## What the task requires
Please quote each of the lines below verbatim, keeping every character, line break, and partial word unchanged.

## Stored data
——
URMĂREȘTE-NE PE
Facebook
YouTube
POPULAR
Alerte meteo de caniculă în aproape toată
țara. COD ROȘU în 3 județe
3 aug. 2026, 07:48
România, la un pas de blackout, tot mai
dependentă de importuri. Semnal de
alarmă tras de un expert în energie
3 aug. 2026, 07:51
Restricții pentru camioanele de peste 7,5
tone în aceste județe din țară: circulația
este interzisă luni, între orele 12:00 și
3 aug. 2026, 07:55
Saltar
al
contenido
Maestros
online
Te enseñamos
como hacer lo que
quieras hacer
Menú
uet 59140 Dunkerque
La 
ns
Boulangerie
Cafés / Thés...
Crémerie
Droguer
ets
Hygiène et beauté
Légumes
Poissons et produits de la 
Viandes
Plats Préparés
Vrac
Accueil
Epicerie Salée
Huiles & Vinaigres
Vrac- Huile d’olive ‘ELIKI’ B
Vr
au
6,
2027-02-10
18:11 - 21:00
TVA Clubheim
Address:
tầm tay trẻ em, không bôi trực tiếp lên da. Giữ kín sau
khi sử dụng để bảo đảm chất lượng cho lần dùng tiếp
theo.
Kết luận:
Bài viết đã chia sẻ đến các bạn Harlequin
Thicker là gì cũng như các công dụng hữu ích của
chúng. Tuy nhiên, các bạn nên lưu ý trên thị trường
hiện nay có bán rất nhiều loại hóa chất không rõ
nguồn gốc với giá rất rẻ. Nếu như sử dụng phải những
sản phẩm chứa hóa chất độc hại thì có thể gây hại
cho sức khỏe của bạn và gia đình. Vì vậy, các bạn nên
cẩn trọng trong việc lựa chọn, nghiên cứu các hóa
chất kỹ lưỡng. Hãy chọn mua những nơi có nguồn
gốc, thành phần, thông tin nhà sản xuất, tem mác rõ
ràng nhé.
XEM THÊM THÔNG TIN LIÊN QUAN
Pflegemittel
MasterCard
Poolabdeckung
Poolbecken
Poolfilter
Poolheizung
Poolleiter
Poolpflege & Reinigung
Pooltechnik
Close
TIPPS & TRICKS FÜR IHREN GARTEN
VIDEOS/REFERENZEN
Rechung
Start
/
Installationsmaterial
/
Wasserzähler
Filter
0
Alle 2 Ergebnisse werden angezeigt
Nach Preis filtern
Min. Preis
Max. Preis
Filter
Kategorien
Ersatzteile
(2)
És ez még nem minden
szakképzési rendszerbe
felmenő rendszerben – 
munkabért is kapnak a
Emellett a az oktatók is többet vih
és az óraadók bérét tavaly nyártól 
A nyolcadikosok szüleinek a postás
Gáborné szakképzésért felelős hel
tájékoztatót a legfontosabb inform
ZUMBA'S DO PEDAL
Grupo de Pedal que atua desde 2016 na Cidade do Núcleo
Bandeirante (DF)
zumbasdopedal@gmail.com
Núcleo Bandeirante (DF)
——
## Finished task
URMĂREȘTE-NE PE
Facebook
YouTube
POPULAR
Alerte meteo de caniculă în aproape toată
țara. COD ROȘU în 3 județe
3 aug. 2026, 07:48
România, la un pas de blackout, tot mai
dependentă de importuri. Semnal de
alarmă tras de un expert în energie
3 aug. 2026, 07:51
Restricții pentru camioanele de peste 7,5
tone în aceste județe din țară: circulația
este interzisă luni, între orele 12:00 și
3 aug. 2026, 07:55
Saltar
al
contenido
Maestros
online
Te enseñamos
como hacer lo que
quieras hacer
Menú
uet 59140 Dunkerque
La 
ns
Boulangerie
Cafés / Thés...
Crémerie
Droguer
ets
Hygiène et beauté
Légumes
Poissons et produits de la 
Viandes
Plats Préparés
Vrac
Accueil
Epicerie Salée
Huiles & Vinaigres
Vrac- Huile d’olive ‘ELIKI’ B
Vr
au
6,
2027-02-10
18:11 - 21:00
TVA Clubheim
Address:
tầm tay trẻ em, không bôi trực tiếp lên da. Giữ kín sau
khi sử dụng để bảo đảm chất lượng cho lần dùng tiếp
theo.
Kết luận:
Bài viết đã chia sẻ đến các bạn Harlequin
Thicker là gì cũng như các công dụng hữu ích của
chúng. Tuy nhiên, các bạn nên lưu ý trên thị trường
hiện nay có bán rất nhiều loại hóa chất không rõ
nguồn gốc với giá rất rẻ. Nếu như sử dụng phải những
sản phẩm chứa hóa chất độc hại thì có thể gây hại
cho sức khỏe của bạn và gia đình. Vì vậy, các bạn nên
cẩn trọng trong việc lựa chọn, nghiên cứu các hóa
chất kỹ lưỡng. Hãy chọn mua những nơi có nguồn
gốc, thành phần, thông tin nhà sản xuất, tem mác rõ
ràng nhé.
XEM THÊM THÔNG TIN LIÊN QUAN
Pflegemittel
MasterCard
Poolabdeckung
Poolbecken
Poolfilter
Poolheizung
Poolleiter
Poolpflege & Reinigung
Pooltechnik
Close
TIPPS & TRICKS FÜR IHREN GARTEN
VIDEOS/REFERENZEN
Rechung
Start
/
Installationsmaterial
/
Wasserzähler
Filter
0
Alle 2 Ergebnisse werden angezeigt
Nach Preis filtern
Min. Preis
Max. Preis
Filter
Kategorien
Ersatzteile
(2)
És ez még nem minden
szakképzési rendszerbe
felmenő rendszerben – 
munkabért is kapnak a
Emellett a az oktatók is többet vih
és az óraadók bérét tavaly nyártól 
A nyolcadikosok szüleinek a postás
Gáborné szakképzésért felelős hel
tájékoztatót a legfontosabb inform
ZUMBA'S DO PEDAL
Grupo de Pedal que atua desde 2016 na Cidade do Núcleo
Bandeirante (DF)
zumbasdopedal@gmail.com
Núcleo Bandeirante (DF)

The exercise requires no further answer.